Относительно страха — здесь все зависит от психики: кто-то переживает эту ситуацию легче, кто-то звонит мне в панике, потому что у него заболел какой-то родственник, даже достаточно далекий. Я доктор — кто бы мне ни позвонил, кто бы мне ни написал в инстаграме или других соцсетях, я буду стараться психологически помочь. Если это доктора, которые меня просят о помощи, я буду стараться помочь и им, потому что страшно всем. Тем, кто не работает в этом, наверное, еще страшнее, потому что ожидание смерти — хуже самой смерти. Мы никогда не откажемся от помощи самим пациентам или их родственникам, если у нас будет даже малейшая возможность. Я не думаю, что кто-то из нас, выходцев из советской или российской школы медицины, откажет людям в том, чтобы объяснить, что происходит с человеком, которого они любят.
Сейчас в принципе обсуждать решения руководства страны мне как рядовому гражданину кажется странным, потому что управление страной — это многофакторные решения. К ним всегда приходят, исходя из огромного количества ситуаций, позиций, возможностей или невозможностей. Это решения умных людей, которым мы с вами доверили управлять этим государством. Если они решили, что для нас возможно [отправить другим странам средства защиты], то значит, это возможно. Я предпочту согласиться с руководителями страны, если они посчитали для себя необходимым поступить именно так. Трамп тоже поделился с кем-то, его ситуация критическая, но, тем не менее, он предложил помощь другим государствам, вы же не оцениваете это как: «Какой ужас, зачем он это сделал». Он посчитал для себя это возможным.
Сейчас слишком много вопросов, которые нужно оценивать на моем уровне, чтобы я волновалась по поводу того, что кому-то отдали некоторое количество масок.
«Почему-то люди не хотят целовать кнопку лифта, на которую нажали перед этим еще несколько человек»
У нас от всего может спасти вера в бога, в том числе, от коронавируса, — а потом [в больницу] поступят все те, кто посчитал необходимым сходить к священнослужителям. Наверное, это те, кто не осознает, что бог видит их в любой момент их существования, спрятались они за шкафом или пошли в церковь. Почему-то люди не хотят целовать кнопку лифта, на которую нажали перед этим еще несколько человек.

--- ПРЕДСТАВЛЕННЫЕ ДАННЫЕ ---
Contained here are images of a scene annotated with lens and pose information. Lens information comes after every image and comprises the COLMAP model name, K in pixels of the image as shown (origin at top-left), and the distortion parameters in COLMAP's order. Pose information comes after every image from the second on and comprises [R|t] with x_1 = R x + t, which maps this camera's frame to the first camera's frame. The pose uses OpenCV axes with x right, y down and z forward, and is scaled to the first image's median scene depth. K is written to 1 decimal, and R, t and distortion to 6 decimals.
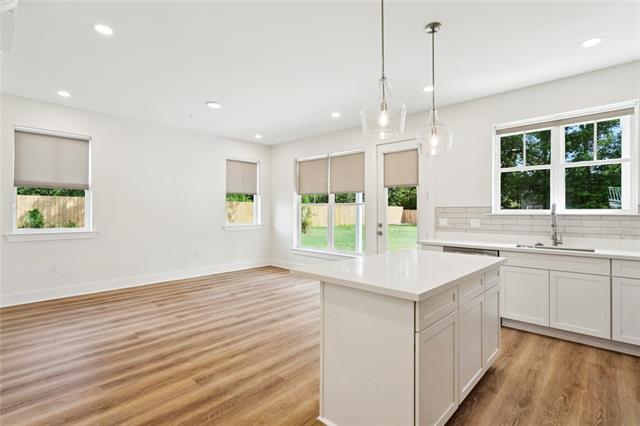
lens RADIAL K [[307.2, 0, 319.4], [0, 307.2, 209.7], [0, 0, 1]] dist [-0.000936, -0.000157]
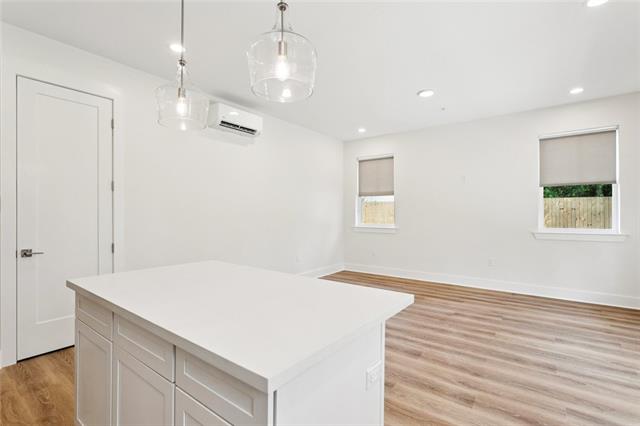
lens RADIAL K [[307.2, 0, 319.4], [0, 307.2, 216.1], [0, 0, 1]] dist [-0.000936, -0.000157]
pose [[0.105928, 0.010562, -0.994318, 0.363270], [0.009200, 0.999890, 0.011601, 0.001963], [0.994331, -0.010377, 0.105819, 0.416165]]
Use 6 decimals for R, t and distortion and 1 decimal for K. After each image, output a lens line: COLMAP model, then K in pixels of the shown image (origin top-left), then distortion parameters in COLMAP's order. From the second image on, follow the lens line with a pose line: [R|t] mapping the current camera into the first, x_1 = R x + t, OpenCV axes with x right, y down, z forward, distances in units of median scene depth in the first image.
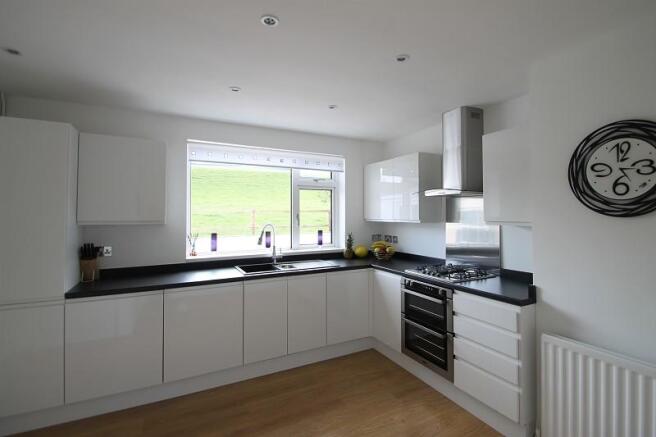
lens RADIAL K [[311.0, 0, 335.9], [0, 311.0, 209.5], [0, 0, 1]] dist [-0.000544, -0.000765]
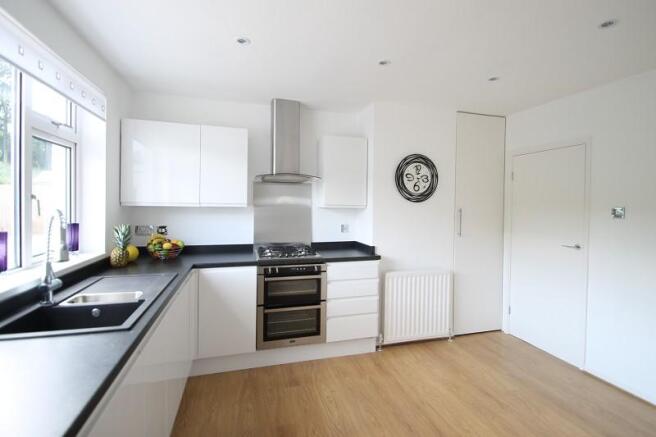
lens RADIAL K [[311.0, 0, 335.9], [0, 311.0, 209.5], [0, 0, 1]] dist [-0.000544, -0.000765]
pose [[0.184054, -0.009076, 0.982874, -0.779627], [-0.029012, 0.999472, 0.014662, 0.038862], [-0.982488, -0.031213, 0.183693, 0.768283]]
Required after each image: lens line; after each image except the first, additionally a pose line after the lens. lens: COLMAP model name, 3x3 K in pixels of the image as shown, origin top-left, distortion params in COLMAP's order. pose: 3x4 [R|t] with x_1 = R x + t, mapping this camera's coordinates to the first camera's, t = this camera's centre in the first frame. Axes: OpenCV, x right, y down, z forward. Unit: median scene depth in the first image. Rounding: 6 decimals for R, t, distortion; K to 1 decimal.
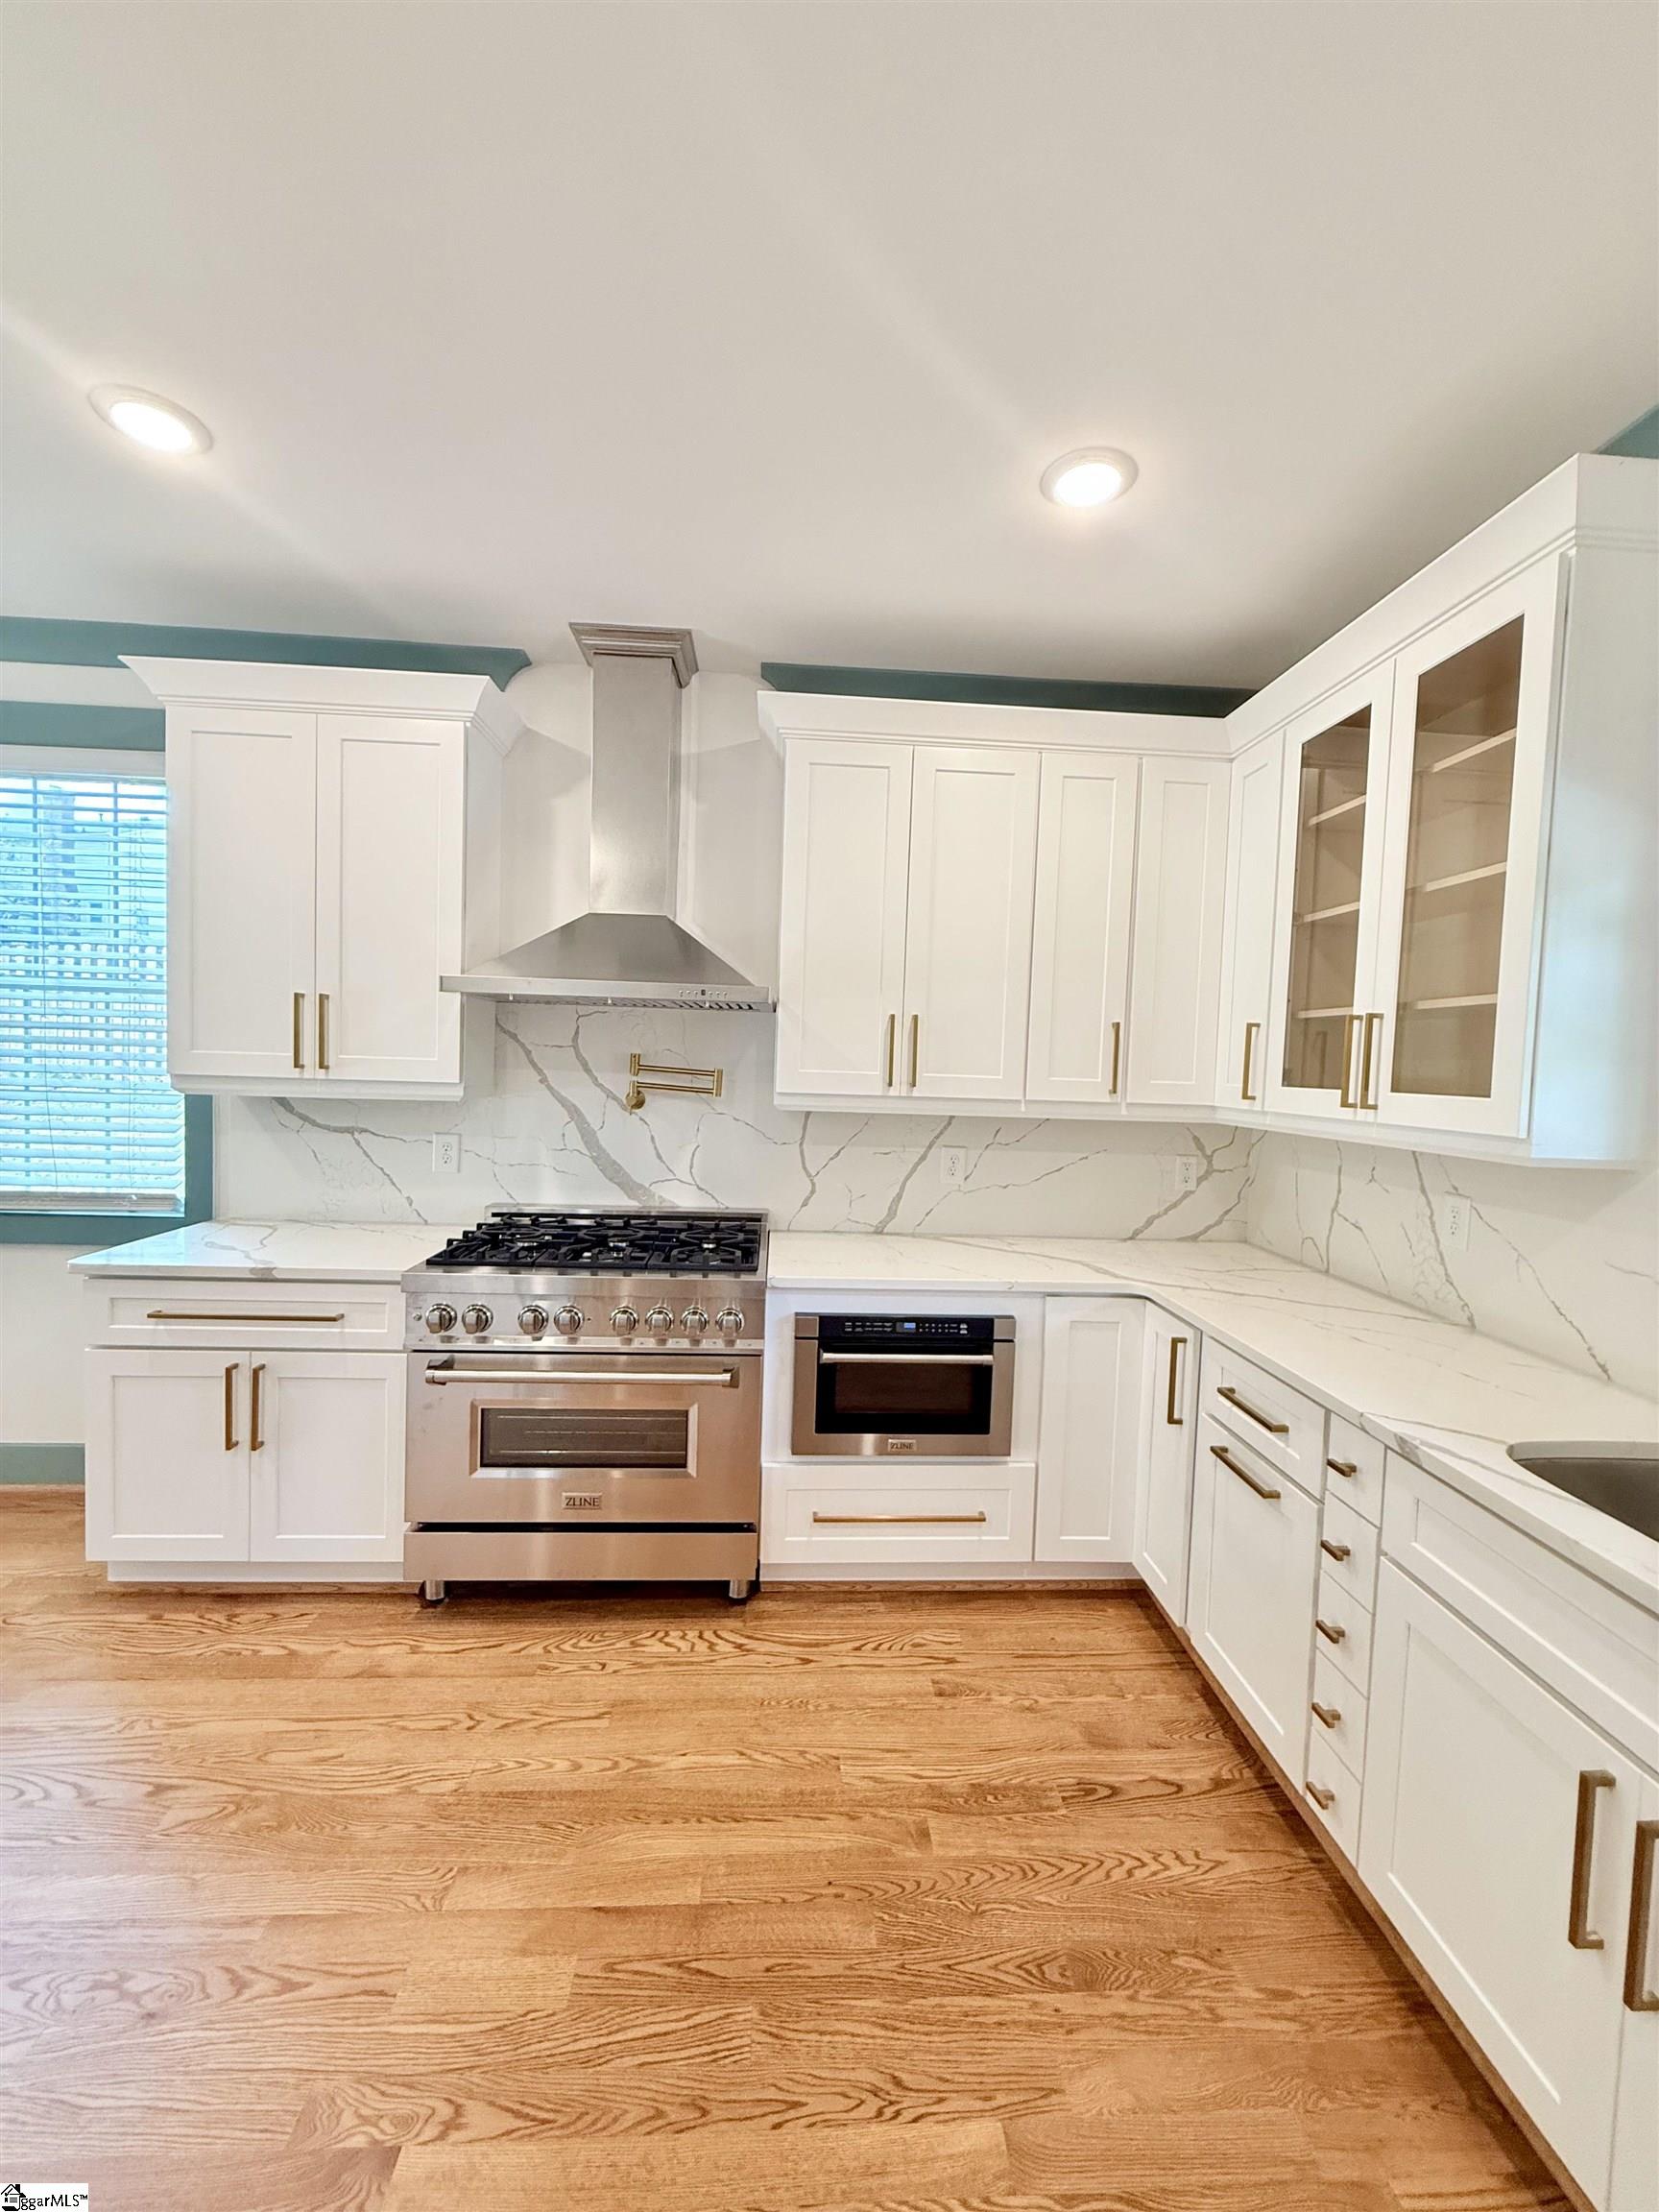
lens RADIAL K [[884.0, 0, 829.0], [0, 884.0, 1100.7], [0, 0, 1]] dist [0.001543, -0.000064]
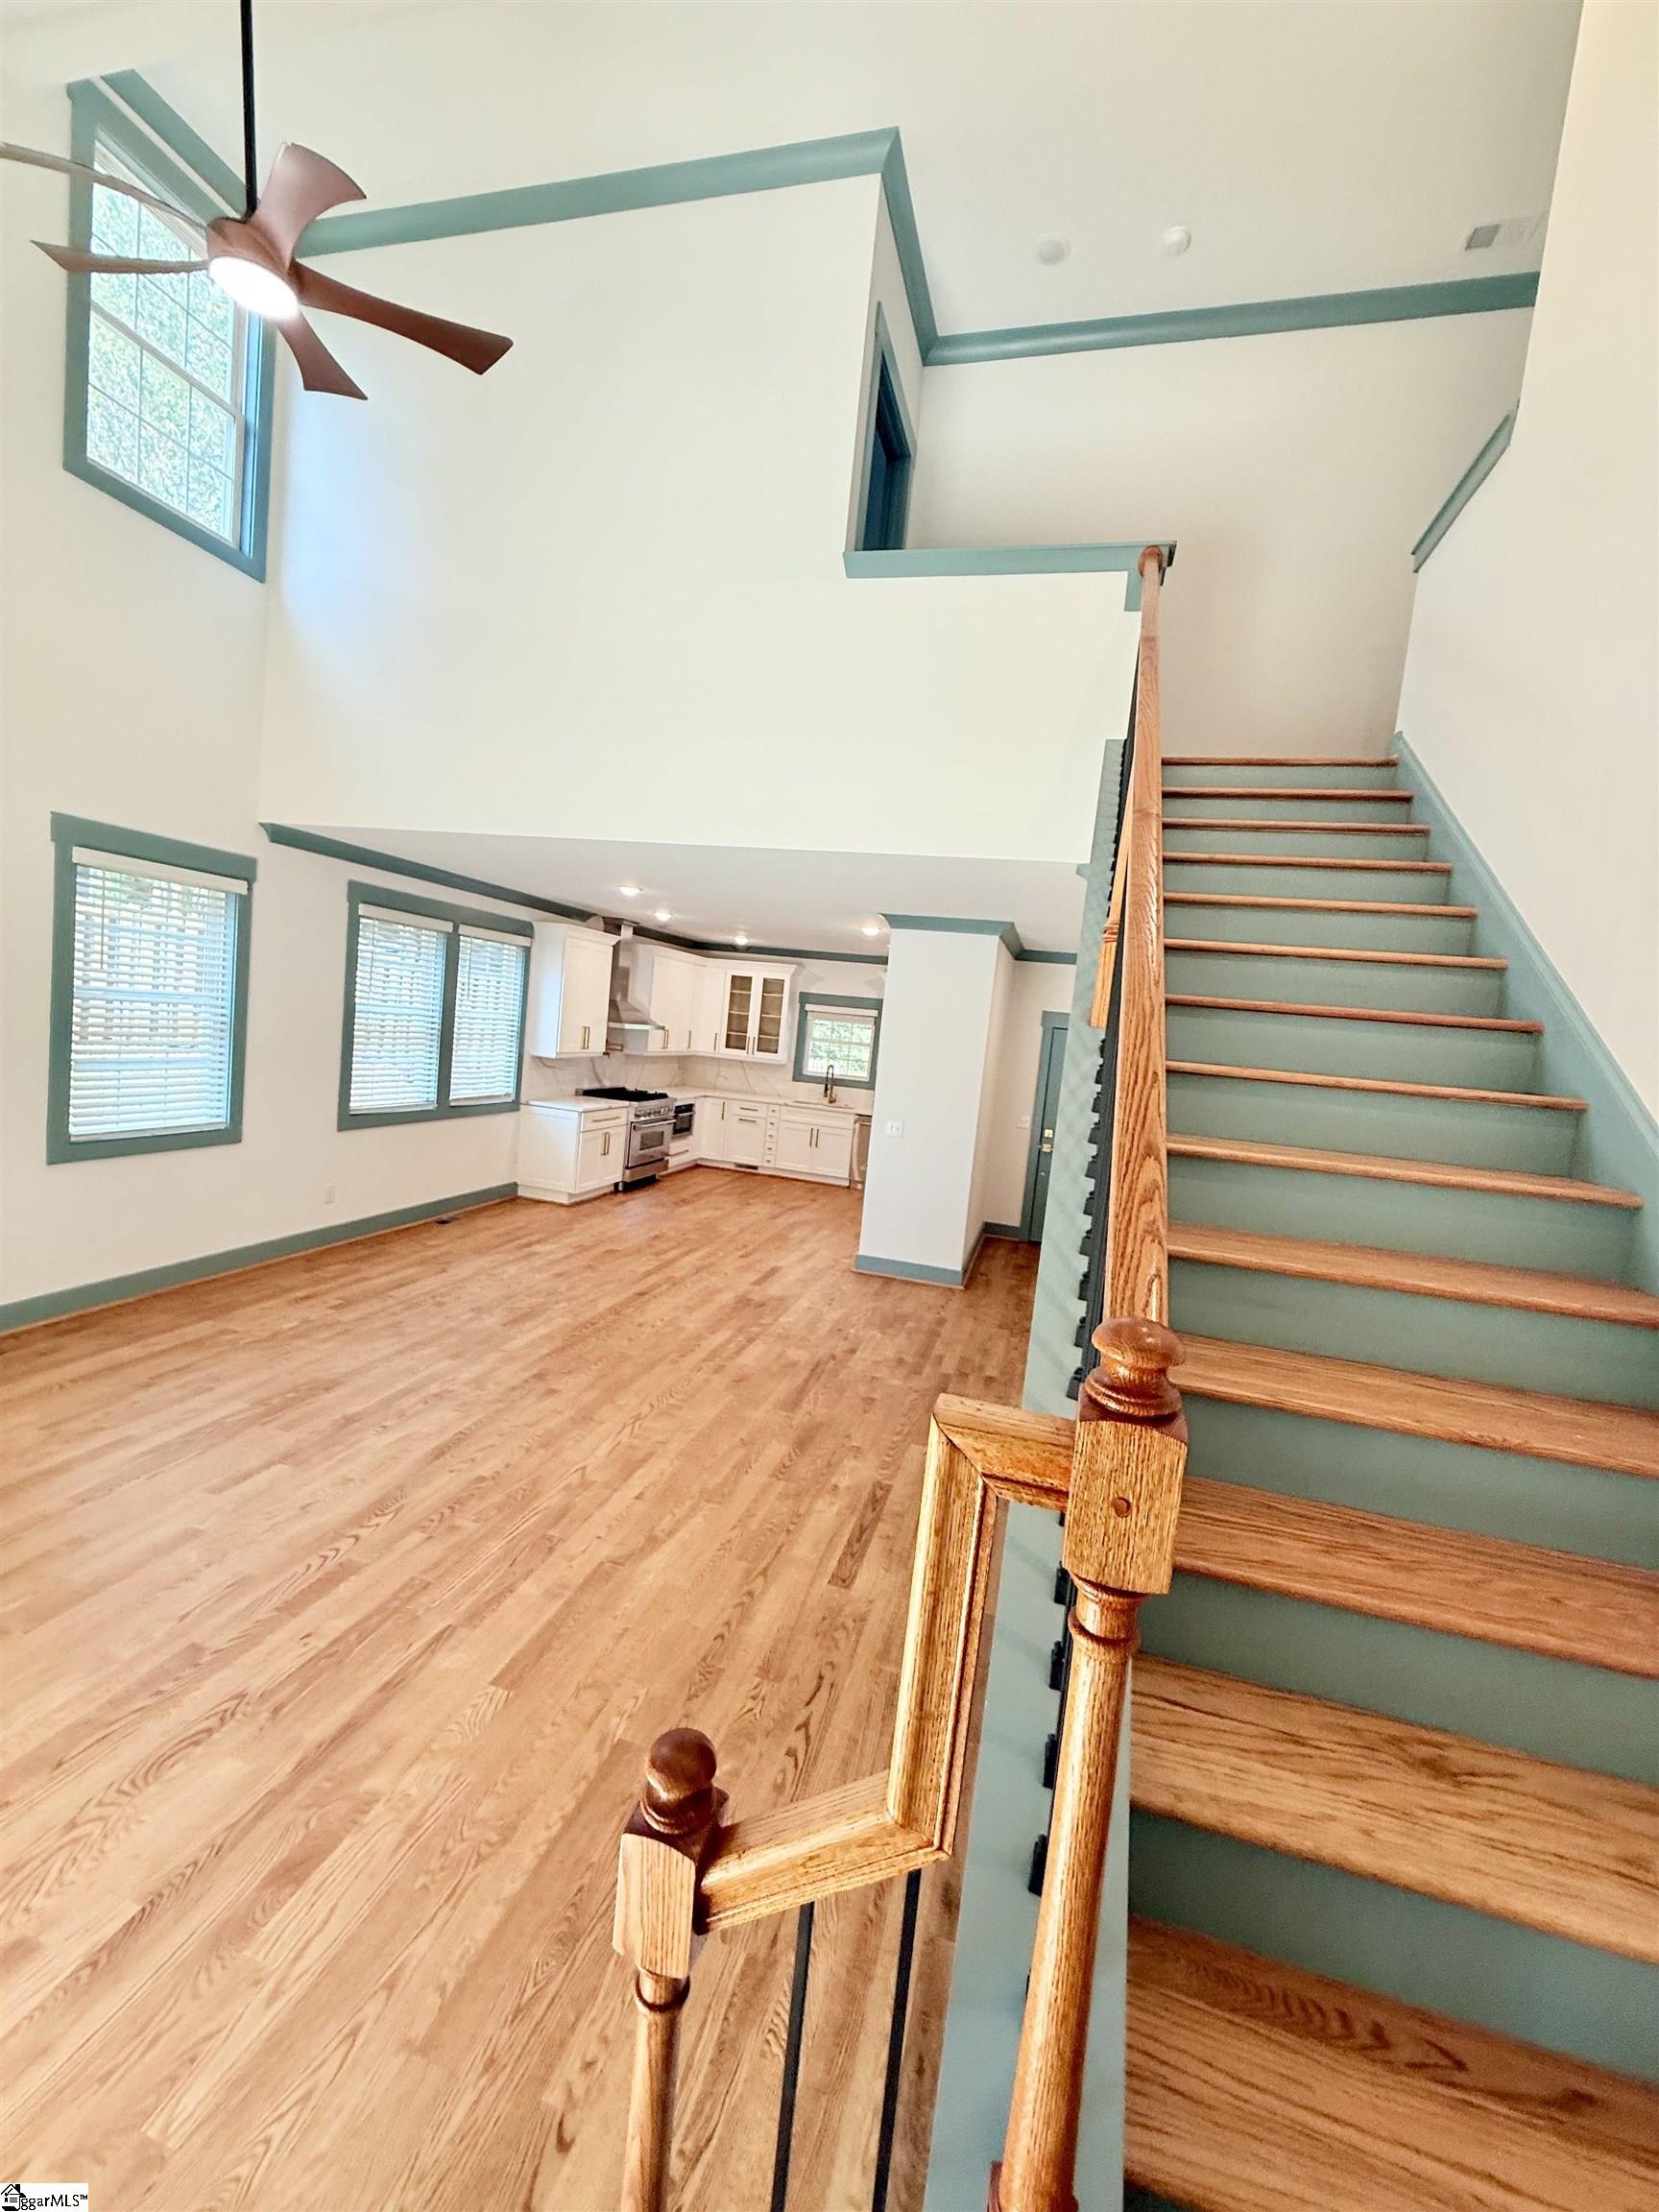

--- ЗАДАНИЯ ДЛЯ ВЫПОЛНЕНИЯ ---
1/ Что, согласно исходному тексту, хуже самой смерти?
2/ Выведите фрагмент исходного текста, начиная со слов «Сейчас слишком много» и далее вплоть до слов «некоторое количество масок.».
3/ Передайте содержание исходного текста в трех предложениях.

--- ОТВЕТЫ К ЗАДАНИЯМ ---
1/ Ожидание смерти.

2/
Сейчас слишком много вопросов, которые нужно оценивать на моем уровне, чтобы я волновалась по поводу того, что кому-то отдали некоторое количество масок.

3/ Автор как врач старается психологически помочь каждому, кто звонит или пишет, в том числе другим докторам, потому что страшно всем. Обсуждать решение руководства страны отправить другим странам средства защиты автору как рядовому гражданину кажется странным, ведь это многофакторные решения умных людей, которым доверили управлять государством. По словам автора, те, кто считает, что от коронавируса спасет вера в бога, и идет к священнослужителям, потом поступят в больницу.